Dana Rubinstein reports that City Council speaker and current mayoral front-runner Christine Quinn is bearish on congestion pricing’s political prospects:

“I don’t anticipate congestion pricing coming back around,” City Council Speaker Christine Quinn told an audience at New York Law School today, when asked about its near-term future. “It didn’t do well and I don’t expect that proposal to come back around in that way.”

Is this disappointing? Sure, it would be great news for New York City if a mayoral candidate ran in support of the single most transformative traffic and transit policy out there. And Quinn, who helped shepherd congestion pricing through the City Council in 2007 and 2008, is one of two contenders with a voting record in support of it. (The other is John Liu, who voted for congestion pricing when he was a City Council member representing Flushing, then turned around and opposed bridge tolls in 2009, when he had a citywide campaign to worry about. Bill de Blasio, meanwhile, voted against congestion pricing but is on the record supporting East River bridge tolls pegged to the subway fare.)

But is this significant? Well, I don’t think it means a whole lot.

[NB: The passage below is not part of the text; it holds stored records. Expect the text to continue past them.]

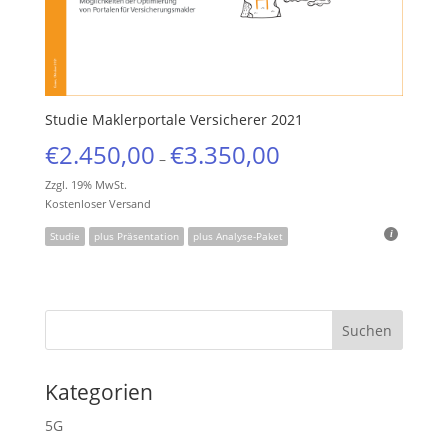
Studie Maklerportale Versicherer 2021
€
2.450,00
€
3.350,00
–
Zzgl. 19% MwSt.
Kostenloser Versand
Studie
plus Präsentation
plus Analyse-Paket
Kategorien
5G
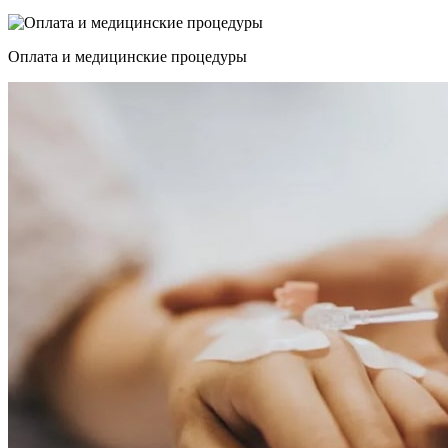
Оплата и медицинские процедуры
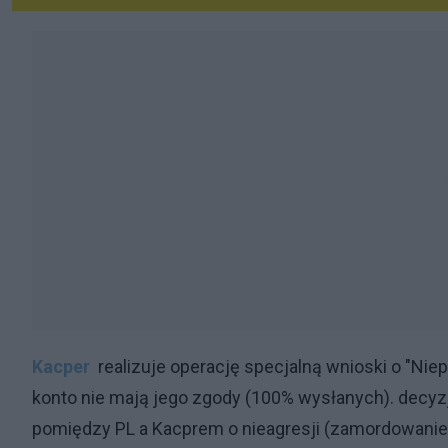
Kacper
realizuje operację specjalną wnioski o "Nie
konto nie mają jego zgody (100% wysłanych). decyzj
pomiędzy PL a Kacprem o nieagresji (zamordowanie p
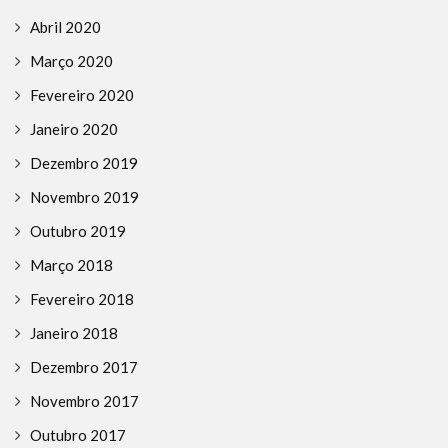
Abril 2020
Março 2020
Fevereiro 2020
Janeiro 2020
Dezembro 2019
Novembro 2019
Outubro 2019
Março 2018
Fevereiro 2018
Janeiro 2018
Dezembro 2017
Novembro 2017
Outubro 2017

Noted congestion pricing champion Michael Bloomberg, for instance, never campaigned on congestion pricing. He floated East River bridge tolls in 2002, a month after getting elected for the first time, but stopped pressing for them after then-governor George Pataki ruled out the idea. Running for re-election in 2005, Bloomberg again didn’t make congestion pricing a campaign issue, but it turned out to be his single biggest policy initiative in 2007 and 2008. Democratic Governor Eliot Spitzer backed the idea, and if he wasn’t such a weak-willed dirtbag, who knows, he might have steamrolled congestion pricing through Albany.

So mayoral candidates aren’t going to campaign on road pricing, even if they believe in it, and in the end, the person who has the most power to make it happen is the governor. If the NYC region is going to get a rationally priced road network and a well-funded transit system, it’s up to Andrew Cuomo to get things started — from the looks of it, preferably sometime after the mayoral election.